Hard by the foot of one of these rock-bastions, on a fan-shaped plat of green, backed by clumps of ivy and wind-tortured thorns, a group of tents had sprung up like a cluster of enormous mushrooms. More tents aligned the upper terrace, under the lee of the hedge: and here also five or six waggons stood against the sky-line, with men busy about them. Smaller knots of men in khaki toiled in the hollows, dragging down poles, sleepers, bundles of rope, parcels of picks and entrenching spades for the lower camp. Twos and threes, perched precariously on the rock-ridges, held on to check-ropes, guiding the descent of the heavier gear. The sound of voices shouting orders came borne on the clear morning air; and above it, as Nicky-Nan halted, rose the note of a bugle, on which somebody was practising to make up for time lost in days of peace.
Nicky-Nan pulled his wits together and stumbled forward, terror in his heart. Could he reach the 'taty-patch and snatch his treasure before these invaders descended upon it?
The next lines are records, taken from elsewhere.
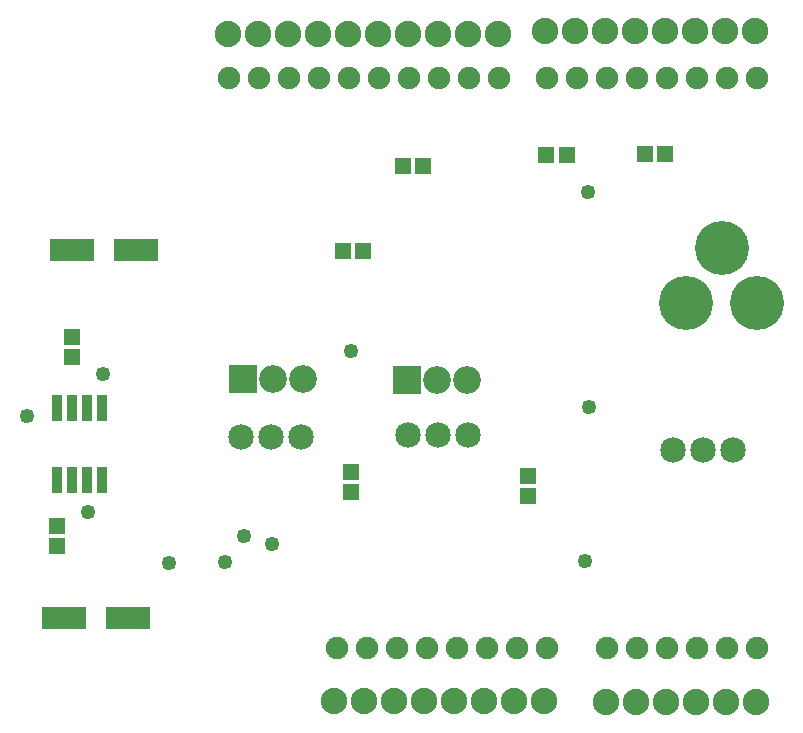
<source format=gts>
G04 MADE WITH FRITZING*
G04 WWW.FRITZING.ORG*
G04 DOUBLE SIDED*
G04 HOLES PLATED*
G04 CONTOUR ON CENTER OF CONTOUR VECTOR*
%ASAXBY*%
%FSLAX23Y23*%
%MOIN*%
%OFA0B0*%
%SFA1.0B1.0*%
%ADD10C,0.075278*%
%ADD11C,0.088000*%
%ADD12C,0.180000*%
%ADD13C,0.092000*%
%ADD14C,0.085000*%
%ADD15C,0.049370*%
%ADD16R,0.092000X0.092000*%
%ADD17R,0.057244X0.053307*%
%ADD18R,0.053307X0.057244*%
%ADD19R,0.036000X0.090000*%
%ADD20R,0.147795X0.072992*%
%LNMASK1*%
G90*
G70*
G54D10*
X2120Y307D03*
X2219Y307D03*
X2320Y307D03*
X2420Y307D03*
X2520Y307D03*
X1659Y2207D03*
X1560Y2207D03*
X1460Y2207D03*
X1360Y2207D03*
X1260Y2207D03*
X1160Y2207D03*
X1060Y2207D03*
X959Y2207D03*
X859Y2207D03*
X759Y2207D03*
X2520Y2207D03*
X2420Y2207D03*
X2320Y2207D03*
X2219Y2207D03*
X2120Y2207D03*
X2020Y2207D03*
X1920Y2207D03*
X1820Y2207D03*
X1220Y307D03*
X1120Y307D03*
X1320Y307D03*
X1420Y307D03*
X1520Y307D03*
X1620Y307D03*
X1719Y307D03*
X1820Y307D03*
X2020Y307D03*
G54D11*
X2516Y127D03*
X2416Y127D03*
X2316Y127D03*
X2216Y127D03*
X2116Y127D03*
X2016Y127D03*
X1809Y133D03*
X1709Y133D03*
X1609Y133D03*
X1509Y133D03*
X1409Y133D03*
X1309Y133D03*
X1209Y133D03*
X1109Y133D03*
X2513Y2365D03*
X2413Y2365D03*
X2313Y2365D03*
X2213Y2365D03*
X2113Y2365D03*
X2013Y2365D03*
X1913Y2365D03*
X1813Y2365D03*
X754Y2355D03*
X854Y2355D03*
X954Y2355D03*
X1054Y2355D03*
X1154Y2355D03*
X1254Y2355D03*
X1354Y2355D03*
X1454Y2355D03*
X1554Y2355D03*
X1654Y2355D03*
G54D12*
X2283Y1458D03*
X2519Y1458D03*
X2401Y1643D03*
X2283Y1458D03*
X2519Y1458D03*
X2401Y1643D03*
G54D13*
X1352Y1203D03*
X1452Y1203D03*
X1552Y1203D03*
X805Y1204D03*
X905Y1204D03*
X1005Y1204D03*
G54D14*
X999Y1012D03*
X899Y1012D03*
X799Y1012D03*
X1554Y1017D03*
X1454Y1017D03*
X1354Y1017D03*
G54D15*
X1960Y1112D03*
X288Y763D03*
X338Y1222D03*
X1164Y1298D03*
X559Y593D03*
X745Y596D03*
X1955Y1828D03*
X903Y656D03*
X1947Y599D03*
X84Y1082D03*
X808Y681D03*
G54D14*
X2439Y969D03*
X2339Y969D03*
X2239Y969D03*
G54D16*
X1352Y1203D03*
X805Y1204D03*
G54D17*
X1339Y1915D03*
X1406Y1915D03*
X1817Y1952D03*
X1884Y1952D03*
X2144Y1955D03*
X2211Y1955D03*
G54D18*
X237Y1278D03*
X237Y1345D03*
X185Y647D03*
X185Y714D03*
X1164Y828D03*
X1164Y895D03*
X1755Y814D03*
X1755Y881D03*
G54D19*
X186Y867D03*
X236Y867D03*
X286Y867D03*
X336Y867D03*
X336Y1109D03*
X286Y1109D03*
X236Y1109D03*
X186Y1109D03*
G54D20*
X236Y1635D03*
X449Y1635D03*
X210Y408D03*
X423Y408D03*
G54D17*
X1140Y1632D03*
X1207Y1632D03*
G04 End of Mask1*
M02*
</source>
The patch (as has been told) lay in a hollow, concealed from sight of the pilot-house. The cliff-track crossed a sharp knoll and brought you upon it suddenly. Nicky-Nan's heart beat fast, and unconsciously he accelerated his hobble almost to a run. As he pulled up short on the edge of the dip a sob broke from him—almost a cry.
Below him a couple of men in khaki were measuring the hollow with a field-tape; while a third—an officer—stood almost midway between them pencilling notes in a book. The tape stretched clean across the potato-patch.
"Right!" announced the officer, not perceiving Nicky, whose shadow, of course, lay behind on the path.